Liver cancer is the second leading cause of cancer-related death in China according to National Central Cancer Registry of China (NCCRC), with about 365,000 new cases and 319,000 deaths annually. Liver cancer with about 841,000 new cases and 782,000 deaths annually is the fourth leading cause of cancer-related death worldwide in 2018. Most primary liver cancers (70%-90%) are hepatocellular carcinoma (HCC) and most patients have locally advanced or metastatic disease at the time of diagnosis and are not eligible for radical treatment. With current therapy the global median survival time is only 7.9 months. However, for HCC patients in the Asia-Pacific region the median survival time is only 4.2 months. Hence, there is an urgent need for effective treatments for patients with advanced HCC in China and around the world.

About Sintilimab

Sintilimab is a fully human anti-PD-1 antibody. It binds to the PD-1 receptor on T cells, blocking the PD-L1 ligand from interacting with PD-1 to help restore T-cell response and immune response, thus destroying the tumor cells. Sintilimab is an anti-PD-1 monoclonal antibody jointly developed by Innovent and Eli Lilly and Company in China. National Medical Products Administration (NMPA, formerly known as CFDA) accepted the New Drug Application (NDA) submitted by Innovent for sintilimab on April 16, 2018, and granted it priority review status on April 23, 2018. The indication for the first new drug application is relapsed/refractory classical Hodgkin’s Lymphoma.

About IBI305

IBI305, a biosimilar of bevacizumab, one of worldwide best-selling drugs, is currently in Phase III clinical trials.
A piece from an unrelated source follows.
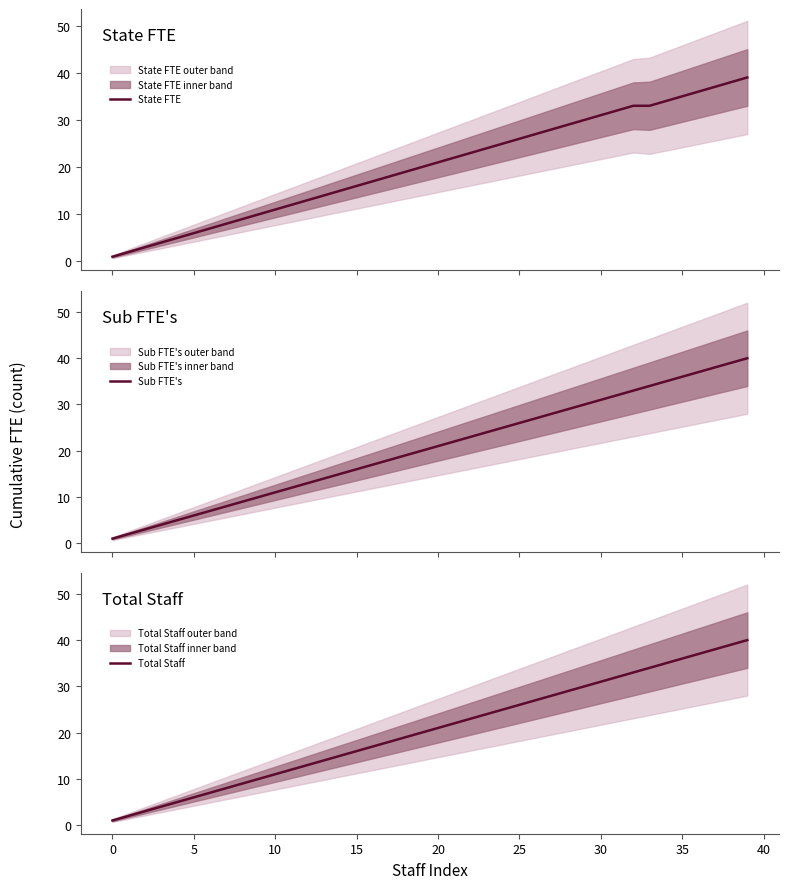

What is the average value of the Total Staff series?

20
IBI305 specifically binds to vascular endothelial growth factors (VEGF), blocks the binding of VEGF to VEGF receptors and inhibits VEGF-induced angiogenesis and vascular permeability, thus limiting the growth of malignant tumors. Innovent has completed bioequivalence studies in healthy subjects and a randomized, double-blind, multicenter, phase III study in non-small cell lung cancer comparing IBI305 with Avastin.

About Combination Therapy

Combination strategies have become a key area of clinical research and may unlock the potential of immuno-oncology therapies by combining two anti-cancer agents that could have a synergistic mechanism of action. In IMpower150, a Phase III study, patients with non-squamous NSCLC and EGFR mutation who failed EGFR TKI treatment benefited from treatment with an anti-PD-L1 monoclonal antibody in combination with bevacizumab and chemotherapy . A Phase Ib trial (NCT02715531) of Atezolizumab combined with bevacizumab in the first-line treatment of advanced liver cancer showed that the combination was safe and effective with an objective response rate as high as 65%.

Sintilimab is a foundational agent for cancer therapies and Innovent will combine sintilimab with its rich development pipeline of innovative antibodies to form a diversity of tumor immunotherapies in our quest to provide affordable high quality biopharmaceuticals for even more patients.